Seis personas ingresaron al mar para disfrutar de un día en la playa. Pero la fuerza de la corriente y el oleaje intenso no perdonaron. Dos adultos y una menor de edad fueron arrastrados por el mar, provocando una tragedia que conmovió a todos.
Hasta ahora, la búsqueda continúa para localizar el cuerpo de la menor, que aún no ha sido encontrada. Sin embargo, tres personas lograron ser rescatadas gracias a la rápida intervención del agente municipal y de restauranteros locales. Una de ellas fue trasladada de emergencia a un hospital en Poza Rica para recibir atención.

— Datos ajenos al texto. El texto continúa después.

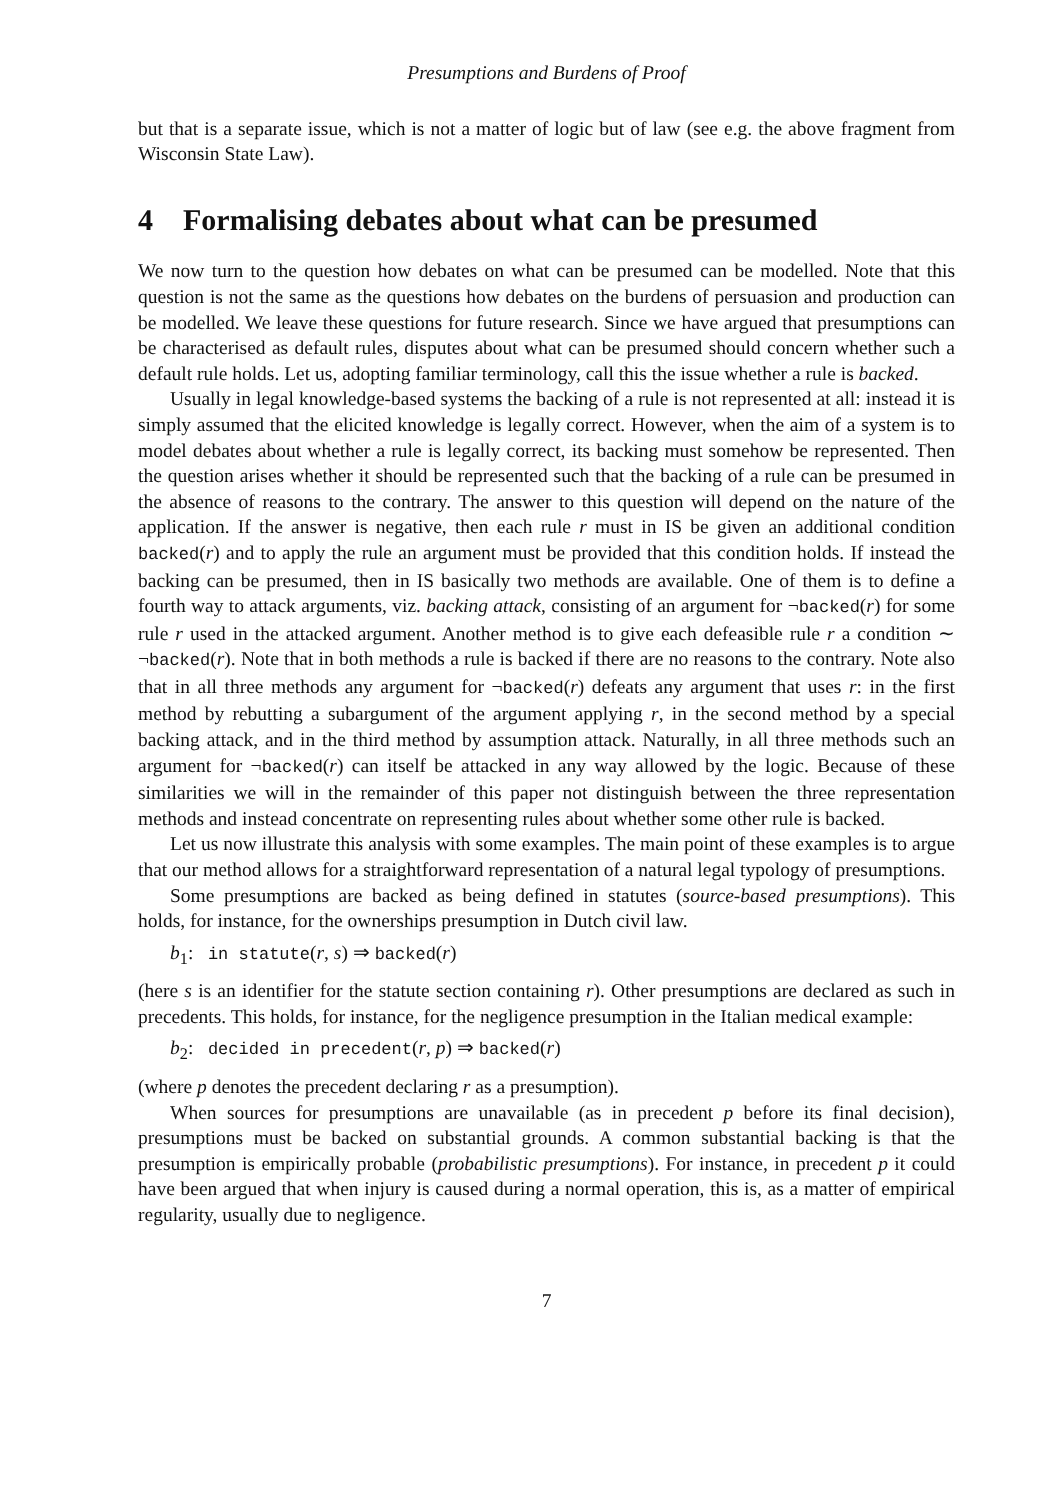Presumptions and Burdens of Proof
but that is a separate issue, which is not a matter of logic but of law (see e.g. the above fragment from Wisconsin State Law).
4 Formalising debates about what can be presumed
We now turn to the question how debates on what can be presumed can be modelled. Note that this question is not the same as the questions how debates on the burdens of persuasion and production can be modelled. We leave these questions for future research. Since we have argued that presumptions can be characterised as default rules, disputes about what can be presumed should concern whether such a default rule holds. Let us, adopting familiar terminology, call this the issue whether a rule is backed.
Usually in legal knowledge-based systems the backing of a rule is not represented at all: instead it is simply assumed that the elicited knowledge is legally correct. However, when the aim of a system is to model debates about whether a rule is legally correct, its backing must somehow be represented. Then the question arises whether it should be represented such that the backing of a rule can be presumed in the absence of reasons to the contrary. The answer to this question will depend on the nature of the application. If the answer is negative, then each rule r must in IS be given an additional condition backed(r) and to apply the rule an argument must be provided that this condition holds. If instead the backing can be presumed, then in IS basically two methods are available. One of them is to define a fourth way to attack arguments, viz. backing attack, consisting of an argument for ¬backed(r) for some rule r used in the attacked argument. Another method is to give each defeasible rule r a condition ∼ ¬backed(r). Note that in both methods a rule is backed if there are no reasons to the contrary. Note also that in all three methods any argument for ¬backed(r) defeats any argument that uses r: in the first method by rebutting a subargument of the argument applying r, in the second method by a special backing attack, and in the third method by assumption attack. Naturally, in all three methods such an argument for ¬backed(r) can itself be attacked in any way allowed by the logic. Because of these similarities we will in the remainder of this paper not distinguish between the three representation methods and instead concentrate on representing rules about whether some other rule is backed.
Let us now illustrate this analysis with some examples. The main point of these examples is to argue that our method allows for a straightforward representation of a natural legal typology of presumptions.
Some presumptions are backed as being defined in statutes (source-based presumptions). This holds, for instance, for the ownerships presumption in Dutch civil law.
b<sub>1</sub>: in statute(r, s) ⇒ backed(r)
(here s is an identifier for the statute section containing r). Other presumptions are declared as such in precedents. This holds, for instance, for the negligence presumption in the Italian medical example:
b<sub>2</sub>: decided in precedent(r, p) ⇒ backed(r)
(where p denotes the precedent declaring r as a presumption).
When sources for presumptions are unavailable (as in precedent p before its final decision), presumptions must be backed on substantial grounds. A common substantial backing is that the presumption is empirically probable (probabilistic presumptions). For instance, in precedent p it could have been argued that when injury is caused during a normal operation, this is, as a matter of empirical regularity, usually due to negligence.
7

El director de Protección Civil Municipal de Cazones, Víctor Usiel Ramírez Rodríguez, confirmó que las labores de búsqueda siguen en marcha. La pérdida de la menor se atribuye a las malas condiciones del mar, que arrastraron a las víctimas mar adentro, agravadas quizás por que habrían ingerido alimentos antes de ingresar.
Las autoridades insisten: ¡extremen precauciones! El mar puede ser un lugar de diversión, pero también de peligro, especialmente cuando las condiciones marítimas son adversas. ¿Qué nos enseña esta tragedia? Que la naturaleza exige respeto y cautela, y que no podemos olvidar que, a veces, una decisión simple puede marcar la diferencia entre la vida y la muerte.